Il convient de préciser que l'autorité masculine qu'incarne Christie n'est pas nécessairement virile. Cela se voit déjà dans son nom, plutôt féminin, dans son physique ingrat et sa gestuelle de grabataire. Mais cela se sent d'autant plus dans sa voix, susurrée et pernicieuse dans un premier temps (tout-à-fait oppressante), qui n'évoquera plus que la timidité une fois à la barre du tribunal, son plus précieux atout dramatique se retournant alors contre lui. On peut d'ailleurs ici dresser un parallèle avec la fin de la Zone d'Intérêt, où le commandant Höss finissait par vomir dans les couloirs de son bureau, comme par ultime impossibilité pour son corps d'embrasser totalement l'horreur qu'il produisait. Christie, de son côté, pousse une sorte de râle choqué quand il sait son adversaire condamné. La caméra zoome sur notre tueur, on nous donne à nouveau l'espoir que cet écart de conduite puisse retourner la situation, mais ça ne suffit pas.
Suite au procès, sa femme, impuissante face à la Justice, réalise tout de même qu'elle ne peut plus vivre avec l'illusion de bienfaisance qu'incarne son mari. Alors qu'elle semble bien décidée à le quitter, il l'assassine, hors champ. On ne le verra qu'enterrer le corps de sa femme dans le sol de sa maison. La maison devient alors le symbole de cette structure bien charpentée et d'apparence idéale mais bâtie sur la violence faite envers les femmes.
Cela me semble être le meilleur moment pour préciser qu'à partir du moment où Beryl meure, c'est la femme en tant que classe qui disparaît du film. Le premier meurtre (servant d'incipit) et le deuxième sont filmés de façon assez semblable et détaillée, nous montrant toute la pénibilité galvanisante de ses gestes. Après ça, on ne suit plus que le destin et les états d'âme de Tim et de Christie, Alice étant assez vite évacuée de l'histoire. Les femmes disparaissent petit-à-petit des cadres, le quatrième meurtre n'étant à nouveau réduit qu'à l'exercice de séduction qu'il implique (peut-être la dernière source de jouissance existante pour Christie ?) jusqu'à un dernier plan nous montrant enfin une des cachettes de la maison, et présentant un corps de femme morte, à moitié nue et en tailleur, dans une position suggestive. La femme n'est plus réduite qu'à ça, la mise en scène du film épousant le point de vue du tueur, ne les voyant que comme des objets de chair inanimés.
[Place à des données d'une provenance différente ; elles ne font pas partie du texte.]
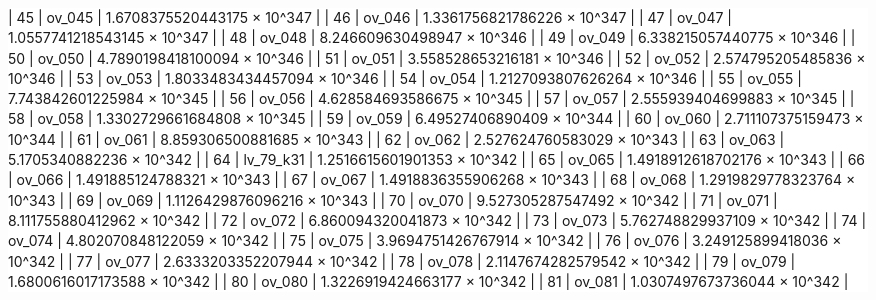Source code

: | 45 | ov_045 | 1.6708375520443175 × 10^347 |
| 46 | ov_046 | 1.3361756821786226 × 10^347 |
| 47 | ov_047 | 1.0557741218543145 × 10^347 |
| 48 | ov_048 | 8.246609630498947 × 10^346 |
| 49 | ov_049 | 6.338215057440775 × 10^346 |
| 50 | ov_050 | 4.7890198418100094 × 10^346 |
| 51 | ov_051 | 3.558528653216181 × 10^346 |
| 52 | ov_052 | 2.574795205485836 × 10^346 |
| 53 | ov_053 | 1.8033483434457094 × 10^346 |
| 54 | ov_054 | 1.2127093807626264 × 10^346 |
| 55 | ov_055 | 7.743842601225984 × 10^345 |
| 56 | ov_056 | 4.628584693586675 × 10^345 |
| 57 | ov_057 | 2.555939404699883 × 10^345 |
| 58 | ov_058 | 1.3302729661684808 × 10^345 |
| 59 | ov_059 | 6.49527406890409 × 10^344 |
| 60 | ov_060 | 2.711107375159473 × 10^344 |
| 61 | ov_061 | 8.859306500881685 × 10^343 |
| 62 | ov_062 | 2.527624760583029 × 10^343 |
| 63 | ov_063 | 5.1705340882236 × 10^342 |
| 64 | lv_79_k31 | 1.2516615601901353 × 10^342 |
| 65 | ov_065 | 1.4918912618702176 × 10^343 |
| 66 | ov_066 | 1.491885124788321 × 10^343 |
| 67 | ov_067 | 1.4918836355906268 × 10^343 |
| 68 | ov_068 | 1.2919829778323764 × 10^343 |
| 69 | ov_069 | 1.1126429876096216 × 10^343 |
| 70 | ov_070 | 9.527305287547492 × 10^342 |
| 71 | ov_071 | 8.111755880412962 × 10^342 |
| 72 | ov_072 | 6.860094320041873 × 10^342 |
| 73 | ov_073 | 5.762748829937109 × 10^342 |
| 74 | ov_074 | 4.802070848122059 × 10^342 |
| 75 | ov_075 | 3.9694751426767914 × 10^342 |
| 76 | ov_076 | 3.249125899418036 × 10^342 |
| 77 | ov_077 | 2.6333203352207944 × 10^342 |
| 78 | ov_078 | 2.1147674282579542 × 10^342 |
| 79 | ov_079 | 1.6800616017173588 × 10^342 |
| 80 | ov_080 | 1.3226919424663177 × 10^342 |
| 81 | ov_081 | 1.0307497673736044 × 10^342 |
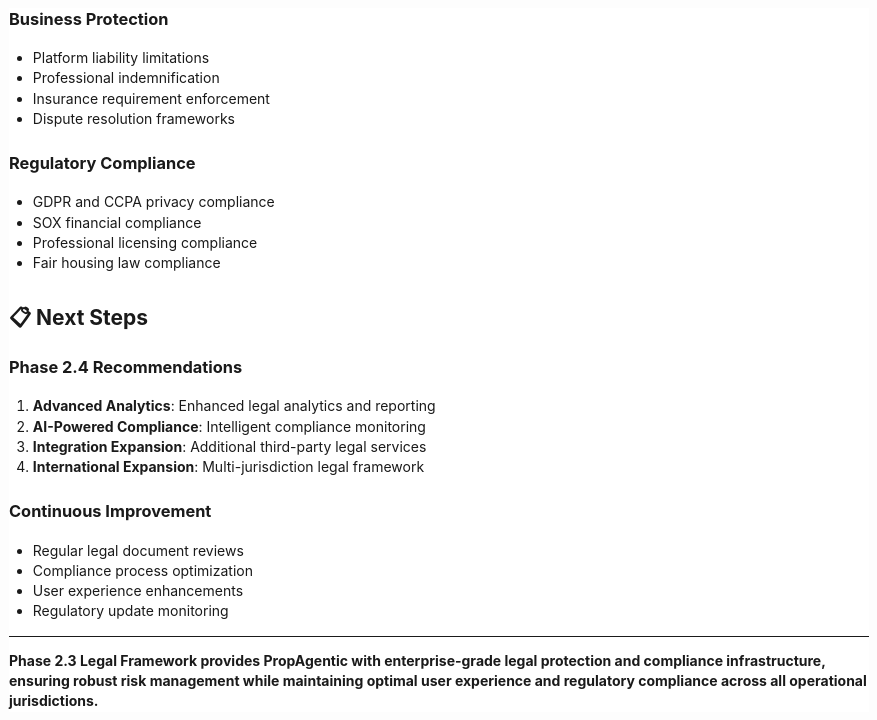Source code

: ### Business Protection
- Platform liability limitations
- Professional indemnification
- Insurance requirement enforcement
- Dispute resolution frameworks

### Regulatory Compliance
- GDPR and CCPA privacy compliance
- SOX financial compliance
- Professional licensing compliance
- Fair housing law compliance

## 📋 Next Steps

### Phase 2.4 Recommendations
1. **Advanced Analytics**: Enhanced legal analytics and reporting
2. **AI-Powered Compliance**: Intelligent compliance monitoring
3. **Integration Expansion**: Additional third-party legal services
4. **International Expansion**: Multi-jurisdiction legal framework

### Continuous Improvement
- Regular legal document reviews
- Compliance process optimization
- User experience enhancements
- Regulatory update monitoring

---

**Phase 2.3 Legal Framework provides PropAgentic with enterprise-grade legal protection and compliance infrastructure, ensuring robust risk management while maintaining optimal user experience and regulatory compliance across all operational jurisdictions.** 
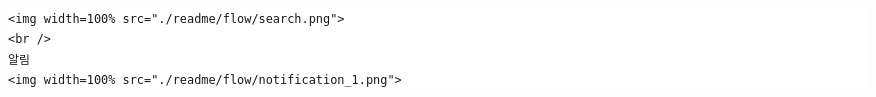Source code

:    <img width=100% src="./readme/flow/search.png">
    <br />
    알림
    <img width=100% src="./readme/flow/notification_1.png">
Et ce n'est finalement que quand il est en dessous de tout, dépouillé de tous ses attributs, que Christie se fait rattraper, à la volée. On ne nous contera pas la suite de l'histoire, mais on peut aisément penser que cette arrestation suivi de sa condamnation a dû paraître comme un soulagement pour la société londonienne. Soulagement grossièrement hypocrite puisque l'on a d'abord vu un innocent mourir de la pire des façons à sa place, et que le film se termine sur la lourde respiration du tueur en série, le figeant dans l'éternel. Mais on a finalement trouvé la bête, le marginal qui a fait tant de mal, caché dans les bas-fonds de la glorieuse Angleterre, alors que personne n'avait pu prédire cela. Pourtant la monstruosité humaine n'est pas une déviance de la domination patriarcale, elle est son juste accomplissement.
Je précise en fin de texte que bien évidemment ce sens de lecture de l'œuvre n'est pas infaillible et certainement non voulu par Fleischer, il n'en reste pas moins pertinent à mon avis.